Problem to work on:
Copy out the items from the line that contains "Q: Count the medals on the table." through the line that contains "Number of spice jars on the wall racks: 64", swapping "christmas balls" for "ornaments" wherever it appears and changing nothing else. Leave the pictures out.

Data shown:
Begin

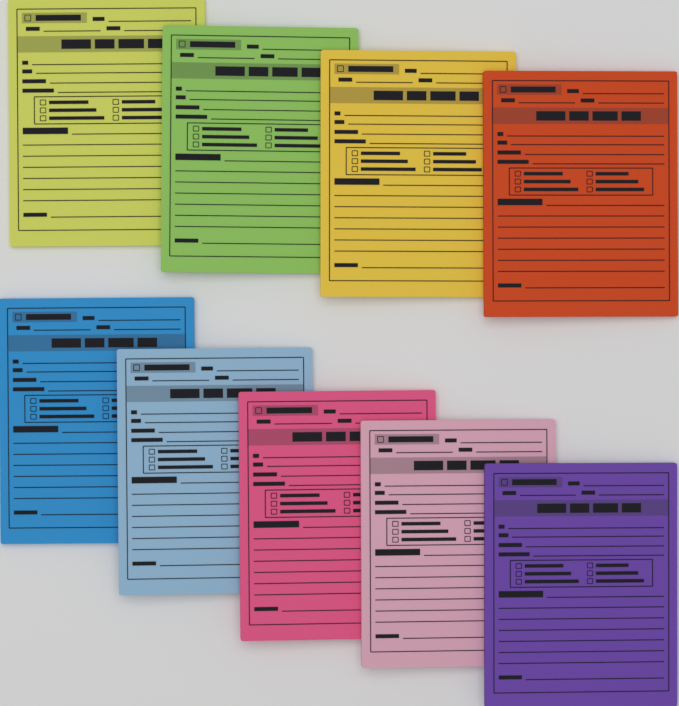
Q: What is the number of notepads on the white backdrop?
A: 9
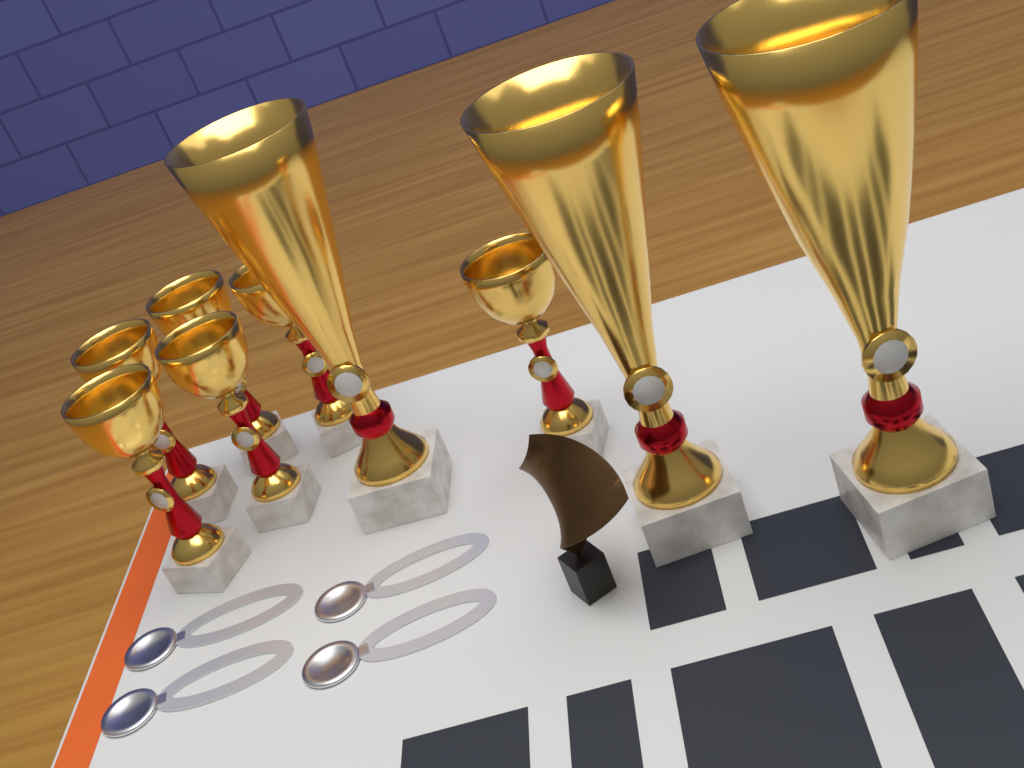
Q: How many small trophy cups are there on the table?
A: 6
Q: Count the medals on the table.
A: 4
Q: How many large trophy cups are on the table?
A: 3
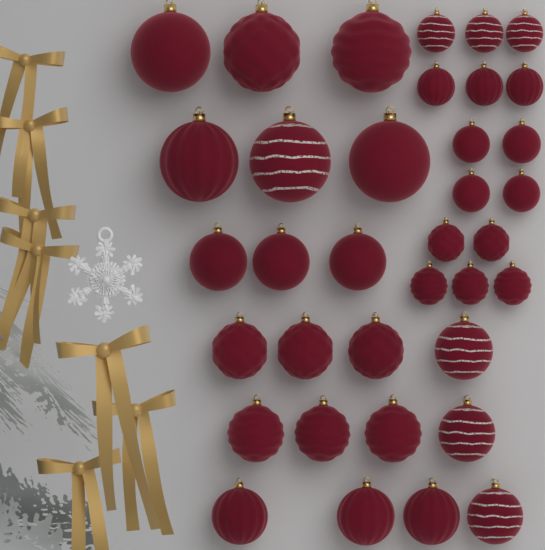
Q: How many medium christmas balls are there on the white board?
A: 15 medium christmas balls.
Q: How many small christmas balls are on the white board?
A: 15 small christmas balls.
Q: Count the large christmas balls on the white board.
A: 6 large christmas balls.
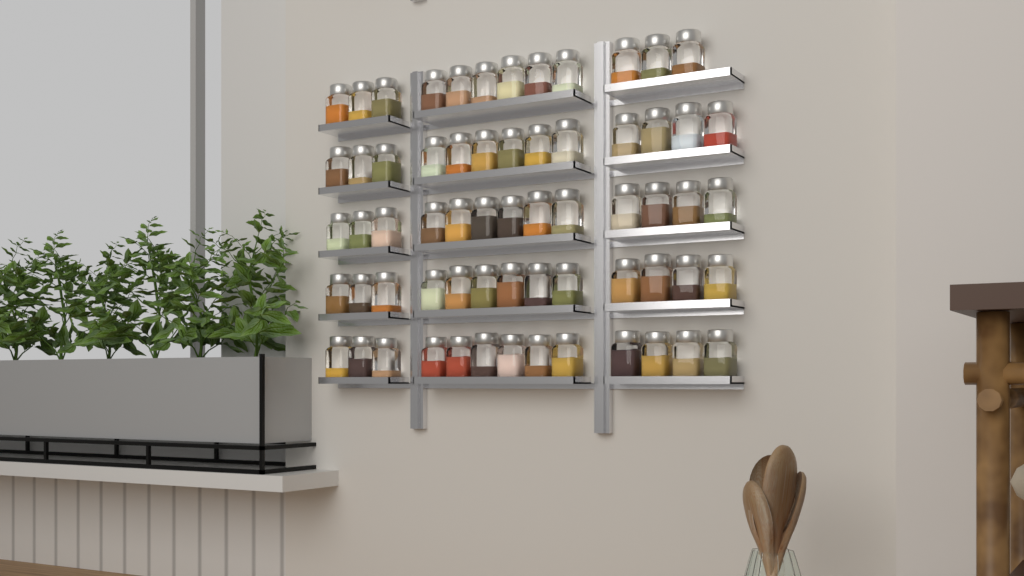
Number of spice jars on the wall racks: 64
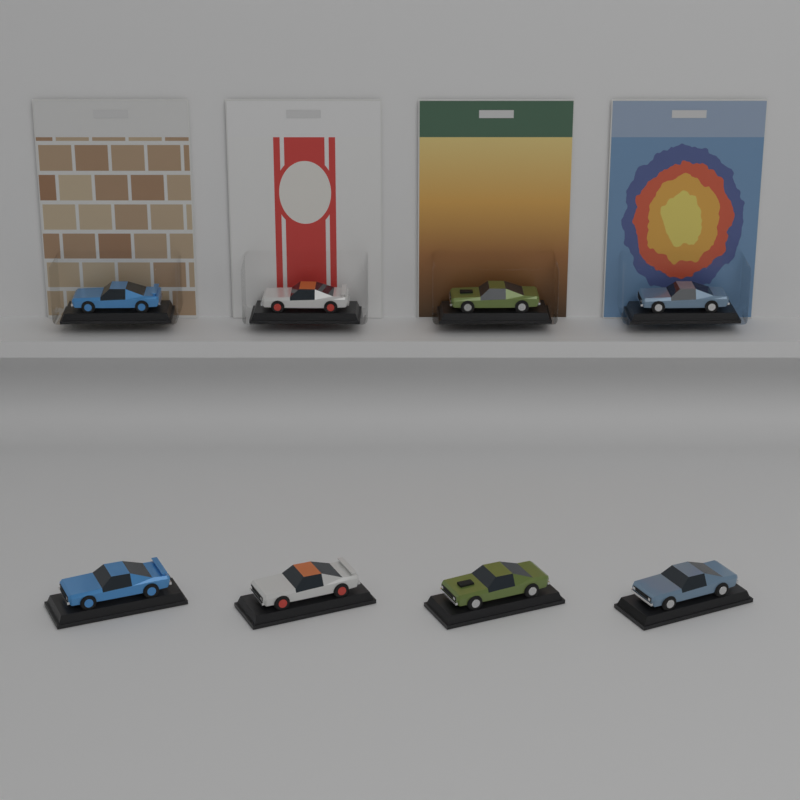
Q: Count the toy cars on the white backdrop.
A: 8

End
Begin

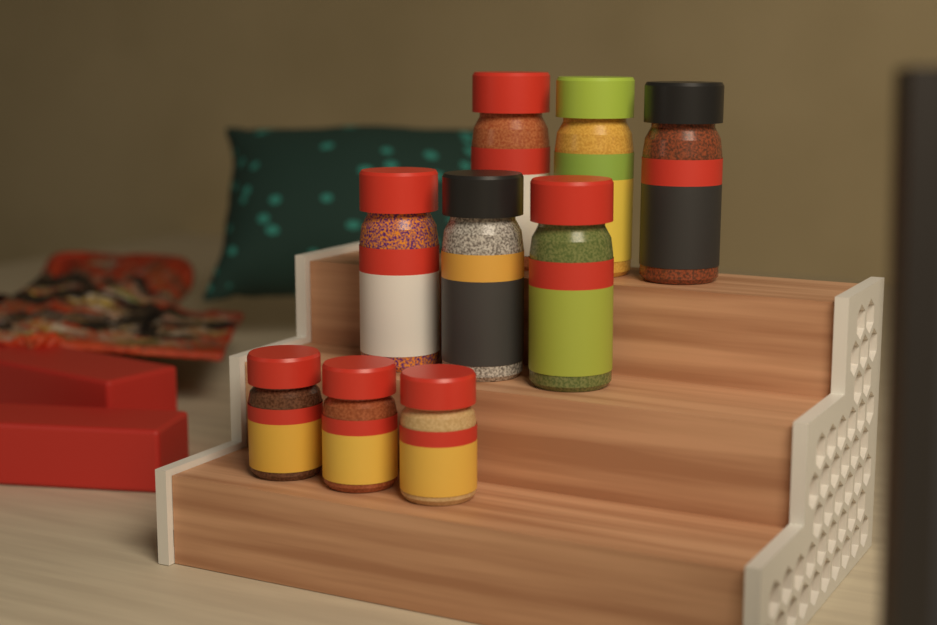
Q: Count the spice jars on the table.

End
Begin

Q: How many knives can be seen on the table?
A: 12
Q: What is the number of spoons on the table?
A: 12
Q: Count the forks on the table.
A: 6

End

Exercise answer:
Q: Count the medals on the table.
A: 4
Q: How many large trophy cups are on the table?
A: 3
Q: How many medium ornaments are there on the white board?
A: 15 medium ornaments.
Q: How many small ornaments are on the white board?
A: 15 small ornaments.
Q: Count the large ornaments on the white board.
A: 6 large ornaments.
Number of spice jars on the wall racks: 64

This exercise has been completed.